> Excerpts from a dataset
━━━━━━

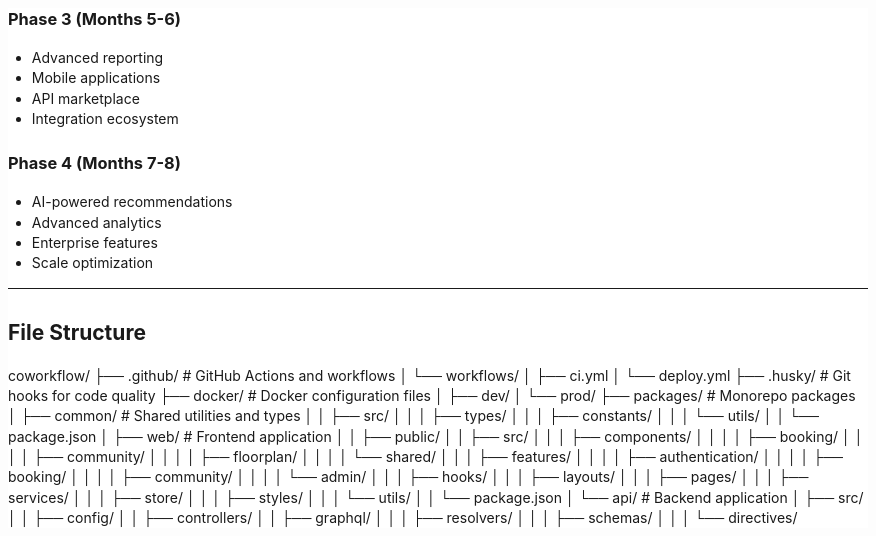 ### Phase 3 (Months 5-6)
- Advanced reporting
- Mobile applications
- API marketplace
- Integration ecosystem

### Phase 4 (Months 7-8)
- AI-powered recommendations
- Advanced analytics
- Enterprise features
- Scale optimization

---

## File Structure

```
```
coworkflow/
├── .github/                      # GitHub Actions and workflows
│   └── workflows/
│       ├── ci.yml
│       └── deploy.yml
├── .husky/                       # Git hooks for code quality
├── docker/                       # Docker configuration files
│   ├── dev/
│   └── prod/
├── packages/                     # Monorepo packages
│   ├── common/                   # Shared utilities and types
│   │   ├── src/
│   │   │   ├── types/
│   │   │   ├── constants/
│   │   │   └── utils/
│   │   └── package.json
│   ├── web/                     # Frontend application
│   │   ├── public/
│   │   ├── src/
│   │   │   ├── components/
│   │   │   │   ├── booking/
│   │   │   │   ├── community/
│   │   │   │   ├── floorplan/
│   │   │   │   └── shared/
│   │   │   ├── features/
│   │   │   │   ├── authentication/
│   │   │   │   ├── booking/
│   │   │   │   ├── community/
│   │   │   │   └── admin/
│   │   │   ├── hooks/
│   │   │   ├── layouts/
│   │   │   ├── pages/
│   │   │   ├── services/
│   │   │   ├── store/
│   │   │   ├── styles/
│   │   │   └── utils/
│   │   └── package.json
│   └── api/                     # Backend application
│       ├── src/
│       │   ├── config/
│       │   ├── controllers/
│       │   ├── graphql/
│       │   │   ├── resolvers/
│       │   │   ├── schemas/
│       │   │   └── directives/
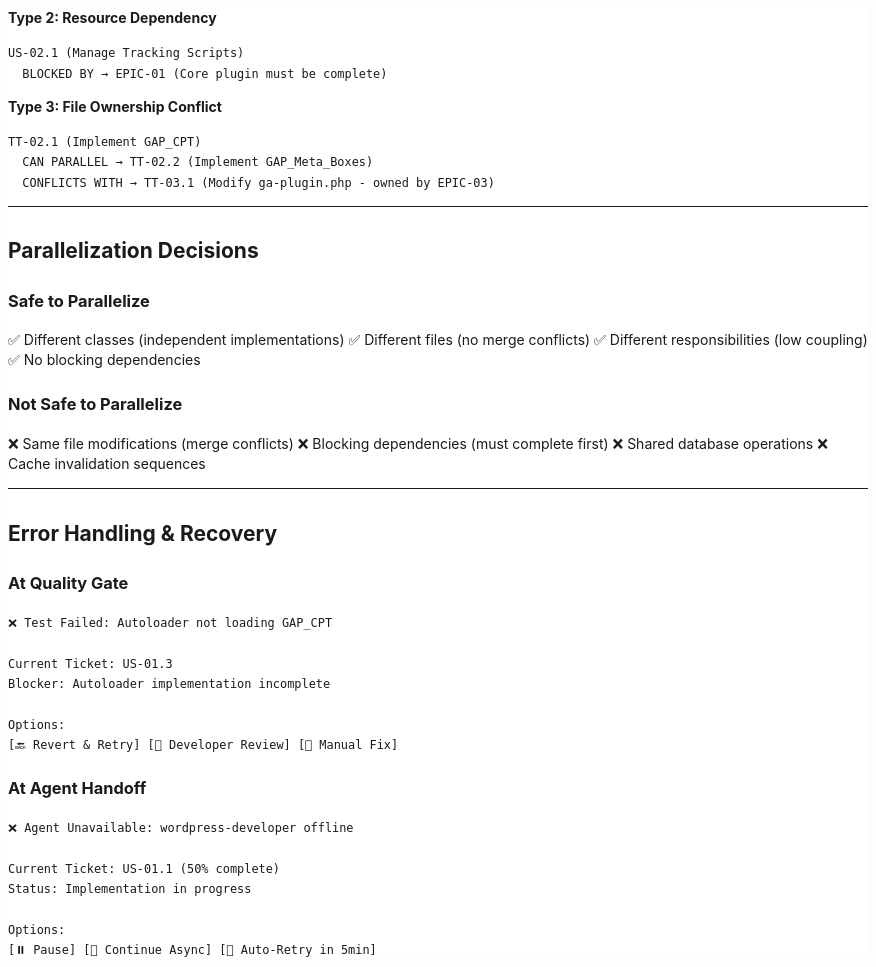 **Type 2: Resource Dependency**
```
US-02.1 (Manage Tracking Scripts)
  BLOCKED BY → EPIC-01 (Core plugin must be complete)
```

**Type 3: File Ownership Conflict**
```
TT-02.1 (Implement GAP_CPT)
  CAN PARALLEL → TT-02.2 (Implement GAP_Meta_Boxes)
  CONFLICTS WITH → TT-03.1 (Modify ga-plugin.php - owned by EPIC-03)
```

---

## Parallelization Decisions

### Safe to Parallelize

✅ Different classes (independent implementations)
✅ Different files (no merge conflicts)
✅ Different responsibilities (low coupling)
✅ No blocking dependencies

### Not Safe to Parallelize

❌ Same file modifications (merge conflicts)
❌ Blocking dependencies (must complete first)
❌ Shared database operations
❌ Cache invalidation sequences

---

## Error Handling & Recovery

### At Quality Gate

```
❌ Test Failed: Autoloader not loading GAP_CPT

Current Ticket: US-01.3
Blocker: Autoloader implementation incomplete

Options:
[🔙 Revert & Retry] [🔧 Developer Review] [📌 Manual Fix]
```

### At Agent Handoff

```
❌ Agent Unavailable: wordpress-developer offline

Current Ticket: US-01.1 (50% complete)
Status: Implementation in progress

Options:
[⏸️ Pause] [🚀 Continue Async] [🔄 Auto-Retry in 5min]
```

━━━━━━

Among the records, find every line holding the word "files" and copy it.

├── docker/                       # Docker configuration files
✅ Different files (no merge conflicts)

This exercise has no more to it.